_WHAT TO PRODUCE_.
All entries shown below must be given again word for word.

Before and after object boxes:
§ §

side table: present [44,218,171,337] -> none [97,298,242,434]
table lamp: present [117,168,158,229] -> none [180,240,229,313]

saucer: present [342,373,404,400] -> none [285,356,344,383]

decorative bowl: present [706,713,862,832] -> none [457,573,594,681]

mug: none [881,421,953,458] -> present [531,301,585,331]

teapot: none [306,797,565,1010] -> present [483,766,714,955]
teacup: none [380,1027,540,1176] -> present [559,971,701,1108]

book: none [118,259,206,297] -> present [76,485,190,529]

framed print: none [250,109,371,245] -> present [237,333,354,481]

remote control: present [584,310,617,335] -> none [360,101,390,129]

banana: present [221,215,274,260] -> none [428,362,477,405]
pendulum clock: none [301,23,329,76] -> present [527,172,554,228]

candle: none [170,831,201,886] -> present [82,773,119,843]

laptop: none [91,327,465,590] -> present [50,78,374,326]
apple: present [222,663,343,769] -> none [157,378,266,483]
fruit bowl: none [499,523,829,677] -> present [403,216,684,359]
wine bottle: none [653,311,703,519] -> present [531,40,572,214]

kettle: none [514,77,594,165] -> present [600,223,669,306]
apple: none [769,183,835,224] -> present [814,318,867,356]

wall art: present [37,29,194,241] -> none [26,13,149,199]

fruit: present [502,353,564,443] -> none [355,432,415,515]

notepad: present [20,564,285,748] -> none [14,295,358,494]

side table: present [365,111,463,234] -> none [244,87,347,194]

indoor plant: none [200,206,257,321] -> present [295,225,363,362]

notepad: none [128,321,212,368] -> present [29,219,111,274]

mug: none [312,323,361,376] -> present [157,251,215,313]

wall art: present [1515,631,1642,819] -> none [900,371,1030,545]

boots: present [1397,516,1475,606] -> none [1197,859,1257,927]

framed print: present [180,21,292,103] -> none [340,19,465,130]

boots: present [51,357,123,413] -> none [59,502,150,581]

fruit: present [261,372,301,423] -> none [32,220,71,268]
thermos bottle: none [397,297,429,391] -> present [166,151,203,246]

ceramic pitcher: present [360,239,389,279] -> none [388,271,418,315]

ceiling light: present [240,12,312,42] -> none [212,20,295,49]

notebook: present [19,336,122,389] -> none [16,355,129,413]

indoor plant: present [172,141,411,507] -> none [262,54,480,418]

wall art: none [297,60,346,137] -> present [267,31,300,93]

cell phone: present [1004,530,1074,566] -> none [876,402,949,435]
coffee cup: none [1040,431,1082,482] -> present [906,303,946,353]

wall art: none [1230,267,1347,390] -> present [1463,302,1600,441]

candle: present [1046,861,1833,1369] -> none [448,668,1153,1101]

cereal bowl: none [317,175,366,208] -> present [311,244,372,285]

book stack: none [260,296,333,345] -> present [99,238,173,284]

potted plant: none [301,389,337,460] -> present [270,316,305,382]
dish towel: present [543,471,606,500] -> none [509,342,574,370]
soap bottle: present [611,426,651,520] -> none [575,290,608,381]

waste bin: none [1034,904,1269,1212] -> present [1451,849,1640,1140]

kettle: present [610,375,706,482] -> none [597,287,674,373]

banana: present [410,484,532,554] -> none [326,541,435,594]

§ §

_ANSWER TO THE EXERCISE_.
side table: present [44,218,171,337] -> none [97,298,242,434]
table lamp: present [117,168,158,229] -> none [180,240,229,313]

saucer: present [342,373,404,400] -> none [285,356,344,383]

decorative bowl: present [706,713,862,832] -> none [457,573,594,681]

mug: none [881,421,953,458] -> present [531,301,585,331]

teapot: none [306,797,565,1010] -> present [483,766,714,955]
teacup: none [380,1027,540,1176] -> present [559,971,701,1108]

book: none [118,259,206,297] -> present [76,485,190,529]

framed print: none [250,109,371,245] -> present [237,333,354,481]

remote control: present [584,310,617,335] -> none [360,101,390,129]

banana: present [221,215,274,260] -> none [428,362,477,405]
pendulum clock: none [301,23,329,76] -> present [527,172,554,228]

candle: none [170,831,201,886] -> present [82,773,119,843]

laptop: none [91,327,465,590] -> present [50,78,374,326]
apple: present [222,663,343,769] -> none [157,378,266,483]
fruit bowl: none [499,523,829,677] -> present [403,216,684,359]
wine bottle: none [653,311,703,519] -> present [531,40,572,214]

kettle: none [514,77,594,165] -> present [600,223,669,306]
apple: none [769,183,835,224] -> present [814,318,867,356]

wall art: present [37,29,194,241] -> none [26,13,149,199]

fruit: present [502,353,564,443] -> none [355,432,415,515]

notepad: present [20,564,285,748] -> none [14,295,358,494]

side table: present [365,111,463,234] -> none [244,87,347,194]

indoor plant: none [200,206,257,321] -> present [295,225,363,362]

notepad: none [128,321,212,368] -> present [29,219,111,274]

mug: none [312,323,361,376] -> present [157,251,215,313]

wall art: present [1515,631,1642,819] -> none [900,371,1030,545]

boots: present [1397,516,1475,606] -> none [1197,859,1257,927]

framed print: present [180,21,292,103] -> none [340,19,465,130]

boots: present [51,357,123,413] -> none [59,502,150,581]

fruit: present [261,372,301,423] -> none [32,220,71,268]
thermos bottle: none [397,297,429,391] -> present [166,151,203,246]

ceramic pitcher: present [360,239,389,279] -> none [388,271,418,315]

ceiling light: present [240,12,312,42] -> none [212,20,295,49]

notebook: present [19,336,122,389] -> none [16,355,129,413]

indoor plant: present [172,141,411,507] -> none [262,54,480,418]

wall art: none [297,60,346,137] -> present [267,31,300,93]

cell phone: present [1004,530,1074,566] -> none [876,402,949,435]
coffee cup: none [1040,431,1082,482] -> present [906,303,946,353]

wall art: none [1230,267,1347,390] -> present [1463,302,1600,441]

candle: present [1046,861,1833,1369] -> none [448,668,1153,1101]

cereal bowl: none [317,175,366,208] -> present [311,244,372,285]

book stack: none [260,296,333,345] -> present [99,238,173,284]

potted plant: none [301,389,337,460] -> present [270,316,305,382]
dish towel: present [543,471,606,500] -> none [509,342,574,370]
soap bottle: present [611,426,651,520] -> none [575,290,608,381]

waste bin: none [1034,904,1269,1212] -> present [1451,849,1640,1140]

kettle: present [610,375,706,482] -> none [597,287,674,373]

banana: present [410,484,532,554] -> none [326,541,435,594]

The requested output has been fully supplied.